Nobody seemed to know where Robert Woolfolk lived.
Robert Woolfolk might live in the projects and just not say.
Likely he did live in the projects.
“He’s got a fucked-up name,” said Henry one day, to nobody in particular.
“Who?”
“Will Fuck.”
“Mother fuck,” added Alberto, sort of generically inspired. No one else spoke.
That was the whole conversation. The words floated away, or so you would have thought. But two days later Robert Woolfolk lurked on Henry’s stoop and everyone sensed the unsavory weight of his vigil there. You could read it in the noncommittal language of the kids staked out at various distances, nobody playing anything specific in the claylike, immovable afternoon. Henry stood especially proud and oblivious, slanting handball shots from inside his yard into the joint of the pavement at his low wall, not looking at Robert Woolfolk.
“Why don’t you come here for a minute?” said Robert.
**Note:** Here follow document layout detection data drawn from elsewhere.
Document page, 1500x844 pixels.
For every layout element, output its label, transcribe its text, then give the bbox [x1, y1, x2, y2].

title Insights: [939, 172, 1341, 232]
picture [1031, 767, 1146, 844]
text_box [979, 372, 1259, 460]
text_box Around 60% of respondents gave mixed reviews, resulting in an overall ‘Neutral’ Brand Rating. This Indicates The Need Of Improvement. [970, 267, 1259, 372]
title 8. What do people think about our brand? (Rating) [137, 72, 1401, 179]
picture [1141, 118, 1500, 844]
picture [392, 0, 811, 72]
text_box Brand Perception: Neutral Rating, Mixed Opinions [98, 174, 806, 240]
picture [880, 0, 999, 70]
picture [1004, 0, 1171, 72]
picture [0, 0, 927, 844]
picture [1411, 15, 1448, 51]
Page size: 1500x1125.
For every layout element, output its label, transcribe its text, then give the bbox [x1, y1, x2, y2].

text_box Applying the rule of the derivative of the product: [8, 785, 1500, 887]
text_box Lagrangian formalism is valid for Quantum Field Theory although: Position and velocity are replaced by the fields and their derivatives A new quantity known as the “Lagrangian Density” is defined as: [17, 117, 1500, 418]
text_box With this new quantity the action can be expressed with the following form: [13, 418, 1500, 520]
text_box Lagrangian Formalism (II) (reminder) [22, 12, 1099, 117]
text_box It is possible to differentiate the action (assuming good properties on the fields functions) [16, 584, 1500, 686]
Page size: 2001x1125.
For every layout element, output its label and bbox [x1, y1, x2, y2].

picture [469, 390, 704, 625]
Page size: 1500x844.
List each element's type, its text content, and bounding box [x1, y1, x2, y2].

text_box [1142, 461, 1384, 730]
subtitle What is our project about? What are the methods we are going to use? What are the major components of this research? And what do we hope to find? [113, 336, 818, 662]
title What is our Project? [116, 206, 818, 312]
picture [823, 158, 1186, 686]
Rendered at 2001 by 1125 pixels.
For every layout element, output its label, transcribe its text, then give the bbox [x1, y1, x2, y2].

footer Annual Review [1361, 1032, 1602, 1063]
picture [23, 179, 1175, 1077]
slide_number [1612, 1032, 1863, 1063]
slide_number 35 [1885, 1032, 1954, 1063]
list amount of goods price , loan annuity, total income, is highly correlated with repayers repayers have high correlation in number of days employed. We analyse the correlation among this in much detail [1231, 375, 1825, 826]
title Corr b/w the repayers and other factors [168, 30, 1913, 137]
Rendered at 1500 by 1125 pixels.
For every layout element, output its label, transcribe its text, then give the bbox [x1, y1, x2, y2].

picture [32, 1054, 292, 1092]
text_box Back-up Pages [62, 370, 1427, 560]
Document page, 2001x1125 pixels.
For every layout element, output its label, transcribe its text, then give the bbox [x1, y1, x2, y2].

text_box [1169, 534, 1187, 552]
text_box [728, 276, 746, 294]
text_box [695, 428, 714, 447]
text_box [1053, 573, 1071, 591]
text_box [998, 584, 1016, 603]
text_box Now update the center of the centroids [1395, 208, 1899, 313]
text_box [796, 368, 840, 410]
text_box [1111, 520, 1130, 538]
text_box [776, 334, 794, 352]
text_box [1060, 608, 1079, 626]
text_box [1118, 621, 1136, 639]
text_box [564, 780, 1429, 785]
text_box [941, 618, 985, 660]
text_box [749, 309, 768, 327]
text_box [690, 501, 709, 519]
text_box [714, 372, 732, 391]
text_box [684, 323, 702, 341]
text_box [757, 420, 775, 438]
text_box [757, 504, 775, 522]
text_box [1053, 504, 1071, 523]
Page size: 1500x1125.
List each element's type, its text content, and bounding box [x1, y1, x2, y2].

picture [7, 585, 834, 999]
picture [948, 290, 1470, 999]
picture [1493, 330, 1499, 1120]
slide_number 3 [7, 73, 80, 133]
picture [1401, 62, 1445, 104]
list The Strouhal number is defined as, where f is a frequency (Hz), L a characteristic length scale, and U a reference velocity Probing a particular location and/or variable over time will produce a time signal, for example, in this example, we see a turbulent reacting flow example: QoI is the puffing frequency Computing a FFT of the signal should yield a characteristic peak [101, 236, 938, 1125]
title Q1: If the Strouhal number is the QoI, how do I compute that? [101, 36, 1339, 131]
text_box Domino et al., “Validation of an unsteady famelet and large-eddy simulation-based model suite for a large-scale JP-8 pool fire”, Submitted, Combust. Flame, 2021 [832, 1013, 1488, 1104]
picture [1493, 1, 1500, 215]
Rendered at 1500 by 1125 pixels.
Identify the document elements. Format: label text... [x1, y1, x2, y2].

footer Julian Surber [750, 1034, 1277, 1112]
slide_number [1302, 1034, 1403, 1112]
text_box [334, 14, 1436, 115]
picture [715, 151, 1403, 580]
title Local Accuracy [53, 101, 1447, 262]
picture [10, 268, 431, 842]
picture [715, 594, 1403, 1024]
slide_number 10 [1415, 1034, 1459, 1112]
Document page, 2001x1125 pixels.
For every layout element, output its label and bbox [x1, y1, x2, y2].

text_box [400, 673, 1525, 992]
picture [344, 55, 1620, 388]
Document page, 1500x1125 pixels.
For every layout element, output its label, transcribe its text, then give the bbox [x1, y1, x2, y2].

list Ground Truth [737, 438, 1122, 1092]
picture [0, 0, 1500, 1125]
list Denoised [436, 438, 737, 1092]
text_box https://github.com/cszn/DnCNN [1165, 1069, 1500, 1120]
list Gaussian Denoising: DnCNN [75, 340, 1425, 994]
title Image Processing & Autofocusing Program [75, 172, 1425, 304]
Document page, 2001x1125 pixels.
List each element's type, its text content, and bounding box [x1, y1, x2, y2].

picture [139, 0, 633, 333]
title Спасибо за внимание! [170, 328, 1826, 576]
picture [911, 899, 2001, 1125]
He was leaned back, one knee up, other leg sprawled with toe pointing inward, elbows braced on the stoop, shoulders up around his ears, hands dangling dangerously. He resembled a puppet with live eyes, his strings limp just for a moment.
“I’m right here,” said Henry.
“Why don’t you say my name again?”
The question was what alliance ran invisibly around the corner to Nevins Street, whose voice had found Robert Woolfolk’s ear, and where, and when. Each kid wondered and had to consider the possibility that he alone didn’t know, that the lines of force were visible to the others. The Dean Street kids were widened in that instant, a gasp of breath went in and out of the lung of summer just then. It made you dizzy to taste the new air.